The dashboard’s interactive features help everyday Albertans understand and use the data in meaningful ways. Community groups are able to compare local screening rates, such as breast, cervical and colorectal cancer screening, to provincial targets to measure local prevention efforts and identify priorities.

Last year, the province targeted the 70 per cent of eligible Alberta women who would receive breast cancer screening. Screening is cited as the best way to detect breast cancer in its early stages. The actual provincial screening rate in 2016 for women ages 50 to 74 was 62.8 per cent. If you lived in the community of Wood Buffalo, for instance, you would see that the screening rate in your area was 38.6 per cent. Potestio says providing data at the lowest geography possible is key in supporting local communities with healthy decision-making. “They can look at the dashboard and have an overall sense of where their opportunities are for improvement,” she says.

Why is it important?

According to AHS, about 45 per cent of cancer cases in Alberta are linked to a handful of modifiable factors, such as smoking, stress, sun exposure and screening measures. The dashboard provides evidence-based, locally relevant data concerning these and other cancer risks, as well as advice and opportunities for individuals and communities to take action.

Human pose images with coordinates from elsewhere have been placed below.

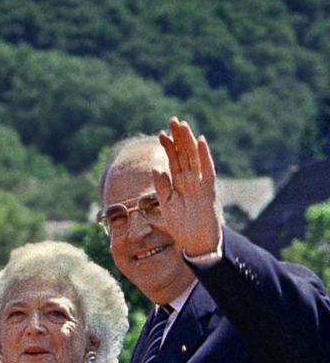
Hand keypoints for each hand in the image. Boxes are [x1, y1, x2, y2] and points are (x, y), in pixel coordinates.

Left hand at [155, 117, 220, 257]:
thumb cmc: (182, 225)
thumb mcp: (167, 205)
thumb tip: (155, 168)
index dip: (168, 147)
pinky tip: (200, 141)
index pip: (173, 160)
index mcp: (178, 184)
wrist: (197, 243)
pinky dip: (204, 156)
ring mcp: (200, 184)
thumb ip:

Users can easily find detailed sources for each data element, interactive tools like the HPV Vaccine Decision Tool, and clear explanations of the scientific associations between certain behaviours and health risks. For example, the dashboard not only shows the most recent statistics for sunburns in Alberta’s communities but also explains the scientific link between UV exposure and skin cancers.

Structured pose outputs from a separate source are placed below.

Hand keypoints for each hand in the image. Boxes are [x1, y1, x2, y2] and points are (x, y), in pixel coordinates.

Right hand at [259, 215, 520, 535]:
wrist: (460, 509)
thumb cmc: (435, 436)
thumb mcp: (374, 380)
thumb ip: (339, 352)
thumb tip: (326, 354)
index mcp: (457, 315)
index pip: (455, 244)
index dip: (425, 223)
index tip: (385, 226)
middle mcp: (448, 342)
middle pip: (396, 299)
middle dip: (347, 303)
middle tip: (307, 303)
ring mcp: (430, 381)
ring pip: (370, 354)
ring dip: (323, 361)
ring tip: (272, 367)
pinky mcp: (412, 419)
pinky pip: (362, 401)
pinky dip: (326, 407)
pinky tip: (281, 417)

“When you’re looking at the prevalence of sunburn in the province, we actually spell that out so that every Albertan can understand why that’s important information,” Potestio says.

What is the goal?

The dashboard’s immediate goal is to promote healthy communities in our province. The tool makes it easier for all Albertans to find and use comprehensive cancer profiles for their area, and to provide the resources for governments, community organizations and individuals to take action in reducing the risk of cancer.

“We hope that the average Albertan would be interested in looking at this type of data to then give some consideration to how they themselves feel about their modifiable risk factors,” said Potestio. “Are they considering their fruit and vegetable intake? Are they interested maybe in taking action on their Body Mass Index?”

The dashboard will expand to include online forums as well as local resources for cancer prevention programs, from smoking cessation courses to more information on other community health resources. Potestio says the dashboard is part of a bigger vision for health promotion and cancer and chronic disease prevention in the province.

“Our goal, ultimately, is for an Alberta where most cancer is prevented.”